-- MATERIAL PROVIDED follows --

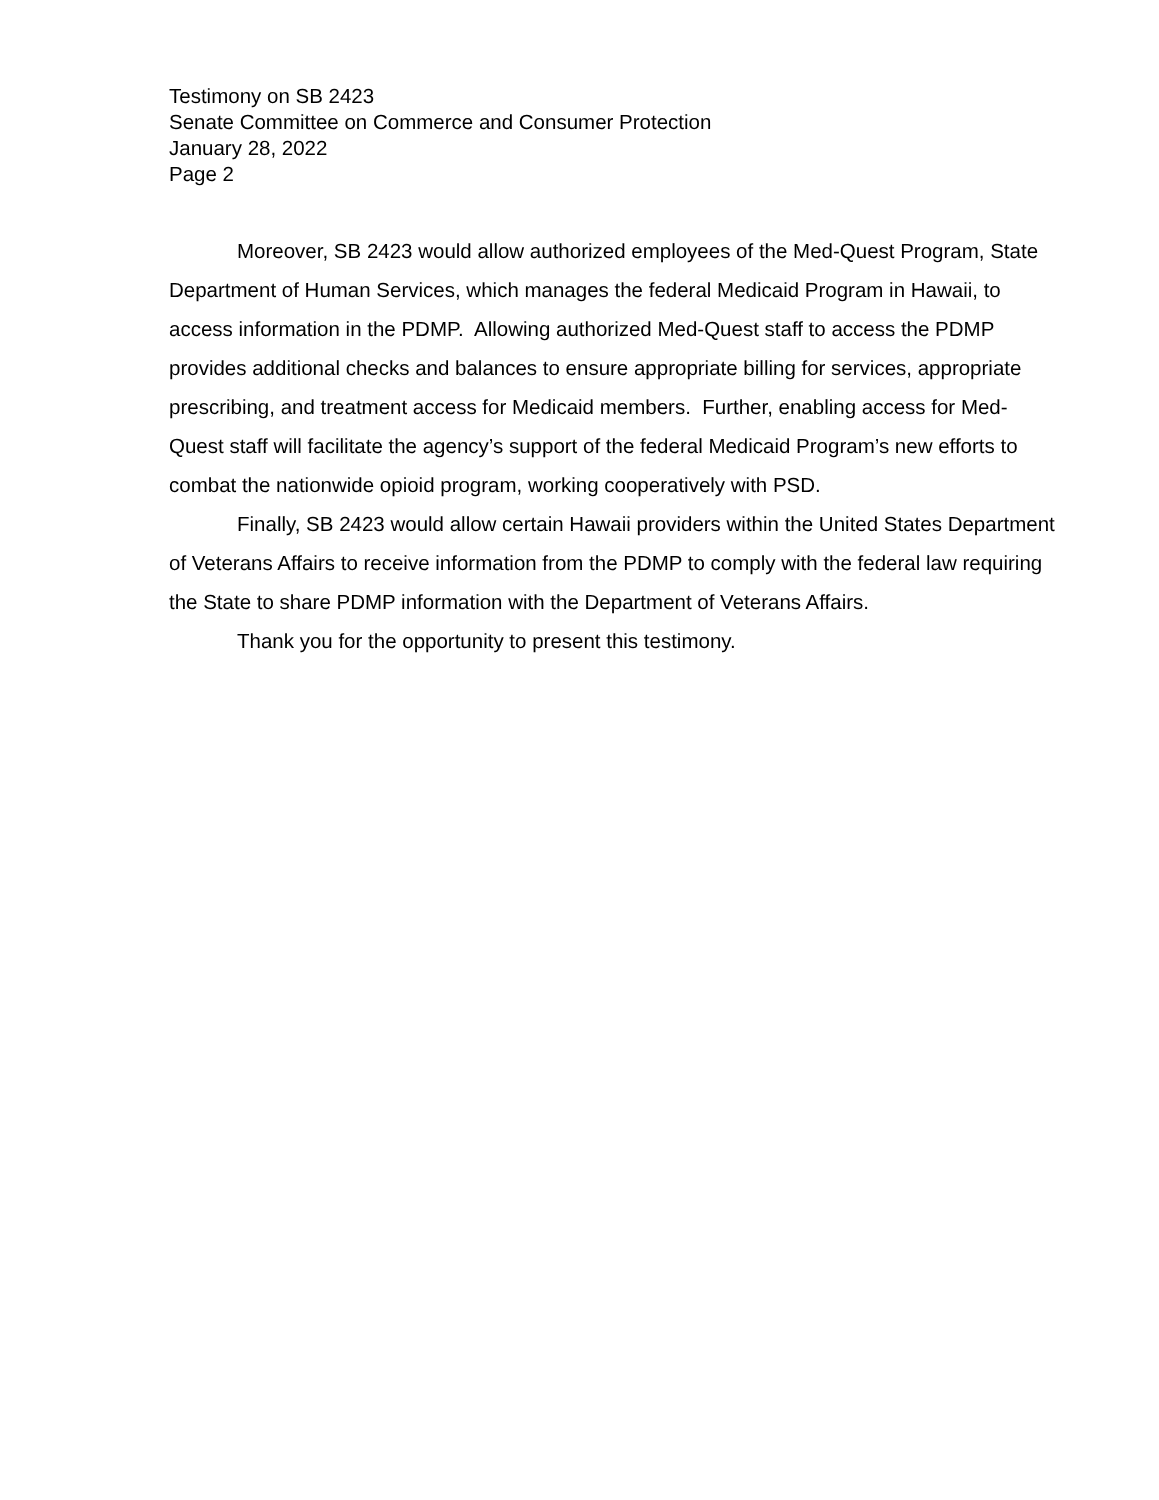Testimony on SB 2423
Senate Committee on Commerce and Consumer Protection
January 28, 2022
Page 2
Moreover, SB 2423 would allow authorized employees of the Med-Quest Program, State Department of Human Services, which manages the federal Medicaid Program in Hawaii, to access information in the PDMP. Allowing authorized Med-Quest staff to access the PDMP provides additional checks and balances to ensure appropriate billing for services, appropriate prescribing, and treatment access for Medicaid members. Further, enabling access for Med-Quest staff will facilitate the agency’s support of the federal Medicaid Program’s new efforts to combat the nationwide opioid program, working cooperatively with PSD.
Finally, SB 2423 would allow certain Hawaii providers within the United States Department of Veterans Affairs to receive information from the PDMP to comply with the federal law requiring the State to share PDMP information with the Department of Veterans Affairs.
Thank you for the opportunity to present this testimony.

-- MATERIAL PROVIDED concluded --
-- MATERIAL PROVIDED follows --

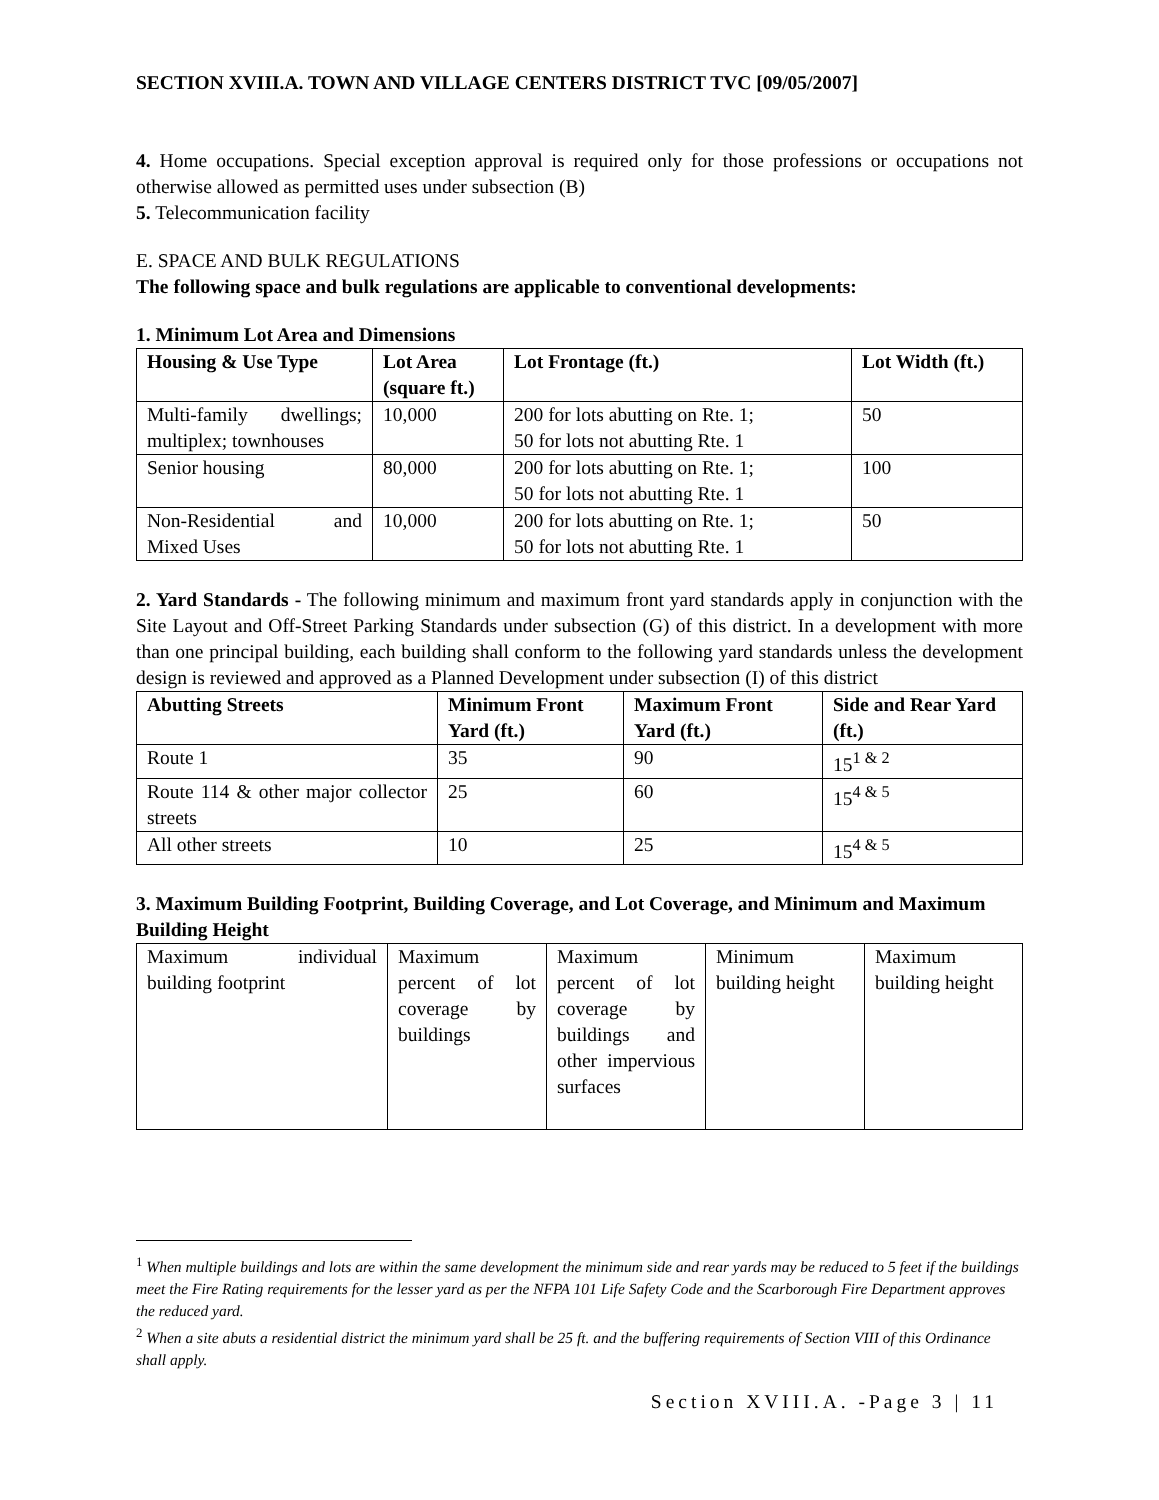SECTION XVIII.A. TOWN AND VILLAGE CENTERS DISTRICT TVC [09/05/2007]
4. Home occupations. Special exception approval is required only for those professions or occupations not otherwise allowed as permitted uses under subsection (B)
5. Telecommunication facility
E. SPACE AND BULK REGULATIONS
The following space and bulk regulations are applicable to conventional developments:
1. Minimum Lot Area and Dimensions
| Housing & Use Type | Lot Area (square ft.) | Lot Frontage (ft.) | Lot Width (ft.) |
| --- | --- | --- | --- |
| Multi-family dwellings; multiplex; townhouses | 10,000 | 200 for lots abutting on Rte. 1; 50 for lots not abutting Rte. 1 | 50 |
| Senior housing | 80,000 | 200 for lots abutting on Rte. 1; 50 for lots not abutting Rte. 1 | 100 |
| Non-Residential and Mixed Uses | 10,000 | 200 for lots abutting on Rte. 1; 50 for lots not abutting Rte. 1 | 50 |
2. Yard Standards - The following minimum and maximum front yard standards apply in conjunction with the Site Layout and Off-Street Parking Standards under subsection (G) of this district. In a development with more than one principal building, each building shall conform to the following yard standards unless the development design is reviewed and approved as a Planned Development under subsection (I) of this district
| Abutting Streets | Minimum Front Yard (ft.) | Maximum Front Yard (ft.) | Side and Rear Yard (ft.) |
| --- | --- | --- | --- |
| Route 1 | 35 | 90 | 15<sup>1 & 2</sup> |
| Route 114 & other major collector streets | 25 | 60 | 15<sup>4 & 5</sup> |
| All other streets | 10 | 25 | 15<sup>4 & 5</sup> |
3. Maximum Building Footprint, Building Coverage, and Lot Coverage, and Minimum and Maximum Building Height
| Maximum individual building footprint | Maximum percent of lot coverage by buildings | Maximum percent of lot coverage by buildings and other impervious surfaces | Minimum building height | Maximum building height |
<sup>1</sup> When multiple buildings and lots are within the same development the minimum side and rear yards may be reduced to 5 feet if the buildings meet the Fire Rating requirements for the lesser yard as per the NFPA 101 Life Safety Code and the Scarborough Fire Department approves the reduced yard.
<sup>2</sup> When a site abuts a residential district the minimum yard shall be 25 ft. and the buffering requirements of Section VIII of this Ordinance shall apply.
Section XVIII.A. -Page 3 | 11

-- MATERIAL PROVIDED concluded --
-- MATERIAL PROVIDED follows --

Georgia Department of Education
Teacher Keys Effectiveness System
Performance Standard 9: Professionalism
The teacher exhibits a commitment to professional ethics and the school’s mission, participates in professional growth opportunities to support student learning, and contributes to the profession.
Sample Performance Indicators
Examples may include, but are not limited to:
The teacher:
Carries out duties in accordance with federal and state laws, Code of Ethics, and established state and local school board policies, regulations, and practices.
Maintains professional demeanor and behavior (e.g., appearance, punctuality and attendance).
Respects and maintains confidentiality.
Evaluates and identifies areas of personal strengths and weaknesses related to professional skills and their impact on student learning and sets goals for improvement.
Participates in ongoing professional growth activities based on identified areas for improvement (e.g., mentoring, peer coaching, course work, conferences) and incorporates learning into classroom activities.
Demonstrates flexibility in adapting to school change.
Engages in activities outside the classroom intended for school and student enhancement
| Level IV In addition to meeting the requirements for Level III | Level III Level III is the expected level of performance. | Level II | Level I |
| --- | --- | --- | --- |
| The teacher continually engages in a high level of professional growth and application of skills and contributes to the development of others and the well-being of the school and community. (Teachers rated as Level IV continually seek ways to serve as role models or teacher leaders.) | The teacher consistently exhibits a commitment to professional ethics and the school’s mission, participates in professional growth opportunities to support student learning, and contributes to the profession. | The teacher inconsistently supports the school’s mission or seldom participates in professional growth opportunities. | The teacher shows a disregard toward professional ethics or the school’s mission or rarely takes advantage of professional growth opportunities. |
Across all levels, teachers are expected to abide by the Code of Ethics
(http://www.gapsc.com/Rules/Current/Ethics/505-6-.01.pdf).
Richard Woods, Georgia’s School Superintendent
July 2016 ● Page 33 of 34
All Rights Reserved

-- MATERIAL PROVIDED concluded --

TASK: Look through the entries and copy every line in which the string "Route" appears.

EXERCISE ANSWER:
| Route 1 | 35 | 90 | 15<sup>1 & 2</sup> |
| Route 114 & other major collector streets | 25 | 60 | 15<sup>4 & 5</sup> |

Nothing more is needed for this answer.